Title: Plummet To Soar
Publisher: Dreamspinner Press
Cover Artist: LC Chase
Publication Date: May 8, 2018
Length 200 pages
Reviewed by Michael
Feckless, luckless, and charming, Mackenzie Detweiler is the author of a self-help book one reviewer calls “the most misbegotten motivational tool since Mein Kampf.” He’s maneuvered himself into a career as a life coach, but more often than not, his advice is bad. Really bad.
It’s even getting people hurt… and Mackenzie sued.
It falls to Mackenzie’s long-suffering editor, JD Chambers, to deliver the bad news. He chooses to do so face-to-face—to see if the spark he senses between them is real when they’re together in the flesh. Unfortunately, a snowstorm, a case of nerves, a case of mistaken identity, and finally a murder get in the way of a potential enemies-to-lovers romance.
There are many, many people who have good reason to want Mackenzie dead. JD must find out which one is acting on it before it’s too late for both of them.
If you’re anything like me, your To Be Read (TBR) list is incredibly long, filled with books or authors that you really want to try. Sadly, time and life get in the way and when taken in conjunction with the sheer number of new books that come out each month, that TBR only grows larger.
Which was why I was so excited when this book became available for review.

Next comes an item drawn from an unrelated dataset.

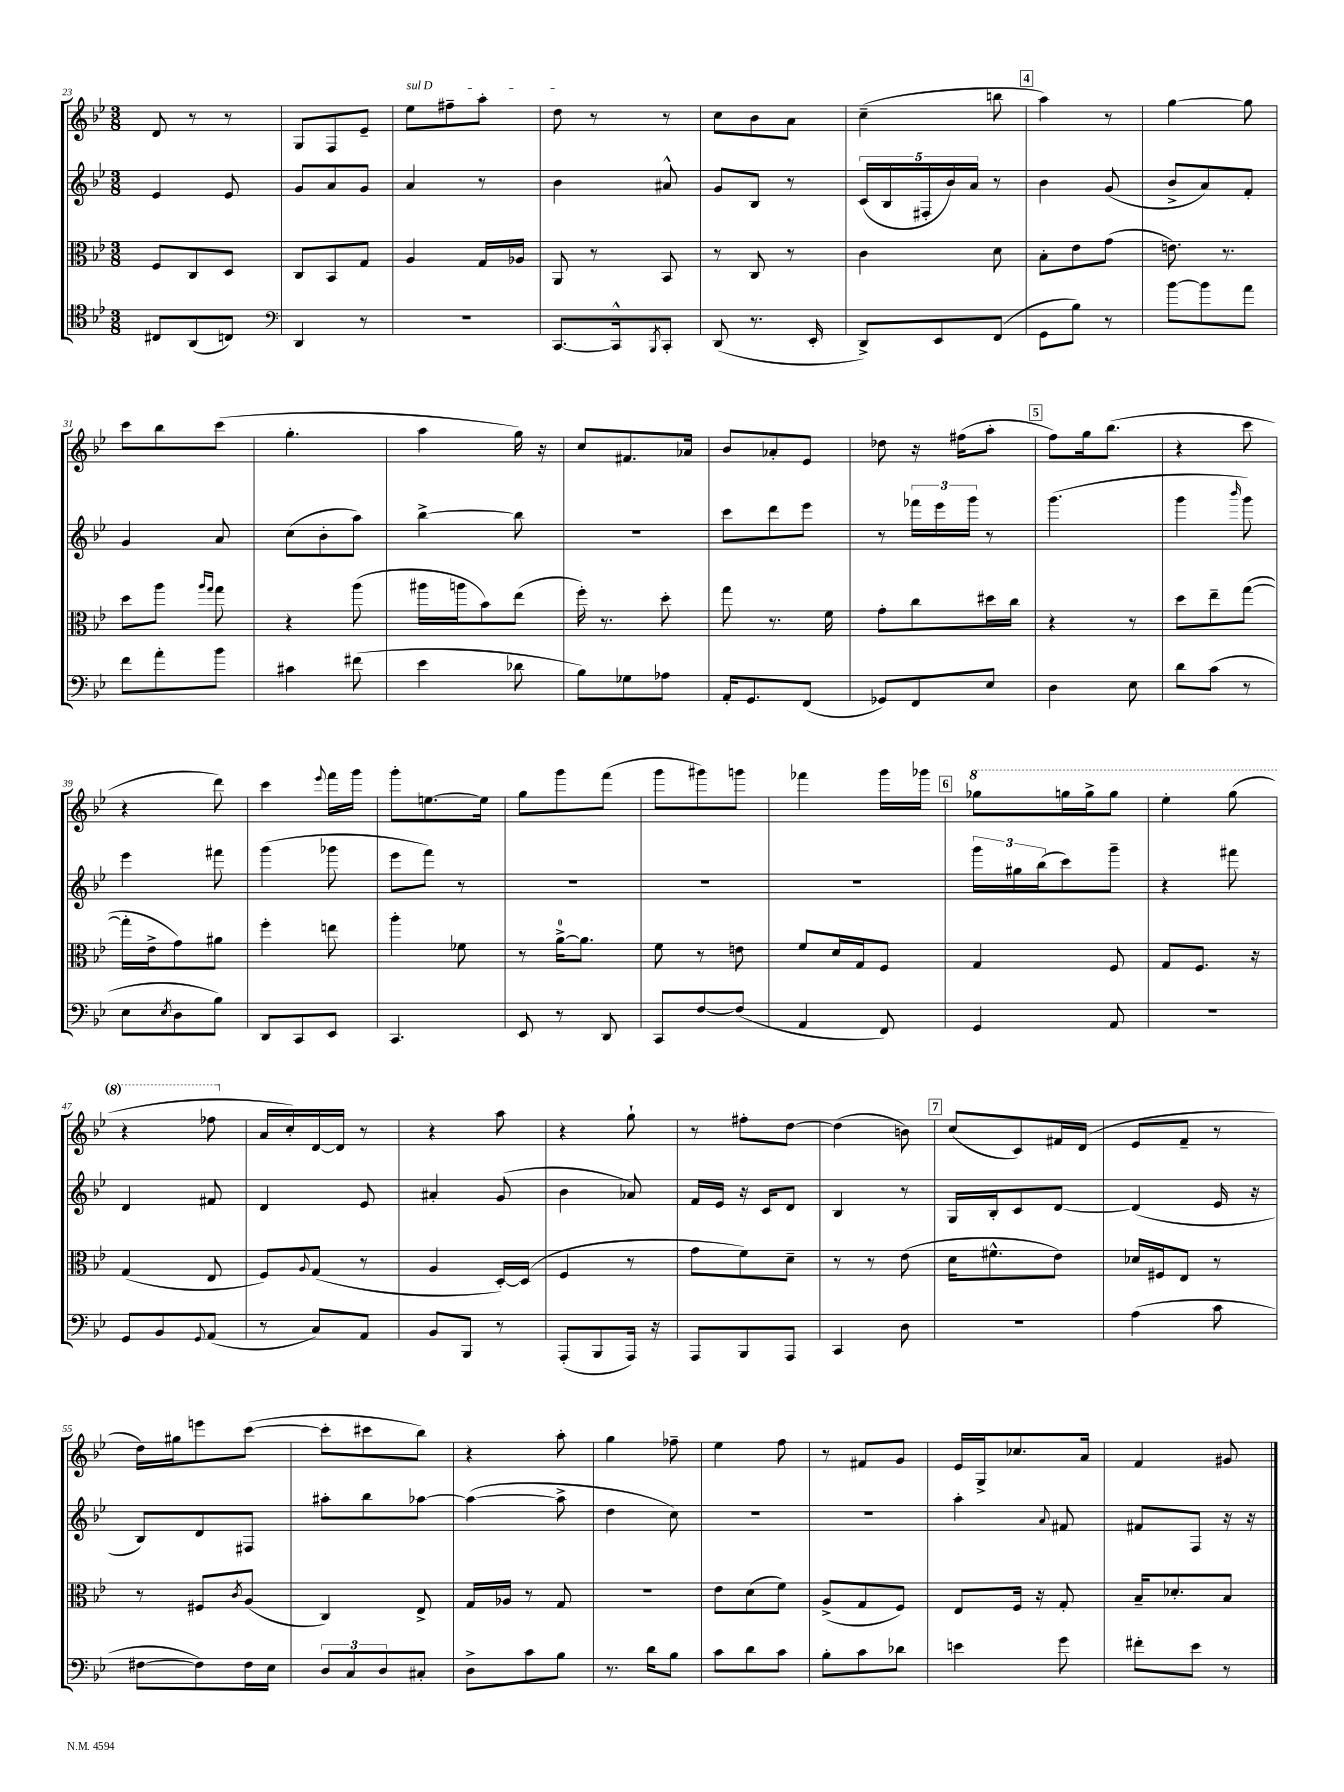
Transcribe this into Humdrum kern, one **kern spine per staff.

I’ve got a few Z.A. Maxfield books in my TBR that I haven’t been able to get to. This would give me a chance to read an author that I’ve always wanted to try, and read it to review for the site. Two birds, one stone if you will.
Mac (Kenzie) is kind of a free-bird. A near death experience left him with the notion that every minute is to be lived to the fullest. He also wrote a book based on these ideas, ironically titled the same as this one, and has developed a following. He travels the world holding seminars he calls “plummets” (he did plummet from a helicopter, after all) where he espouses the virtues of taking each day as it comes and not looking into the rearview mirror
Mac’s was discovered by a publishing houses' group editor, JD. The publishing house is a family owned business left to him by his father. While somewhat younger than Mac, JD struck me as being quite older, perhaps because of the responsibility of running the business.
Mac and JD develop a relationship that is purely online. Now, some people may argue the legitimacy of any relationship that is only on-line, but, speaking from my own experience, as long as both parties are completely honest with each other, it can be almost as fulfilling as a person-to-person relationship. Sometimes it’s easier for some people to communicate from the safety of a keyboard. It’s also incredibly convenient over long distances. This is especially handy to Mac and JD given that Mac travels so much.
What Mac doesn’t know is that there have been threats, both legal and physical made against him. Add to that JD has been charged with delivering some rather bad news, which he decides to do in person. The two (along with a small group of people) end up snowed in at a hotel, and what ensues is something akin to a whodunit, or, as I call it, a “murdermance” (coined that one all on my own)
There were times that the character’s made decisions that left me scratching my head (I’m looking at you, bathroom scene after someone shoot’s into Mac’s hotel room). But I also liked that secrets weren’t kept until the very end of the book as a way to create huge drama that ultimately tears them apart. Mac and JD work together to overcome adversities, both within their relationship and from the outside.
Overall, I was glad I read this, and will definitely be reading more from this author.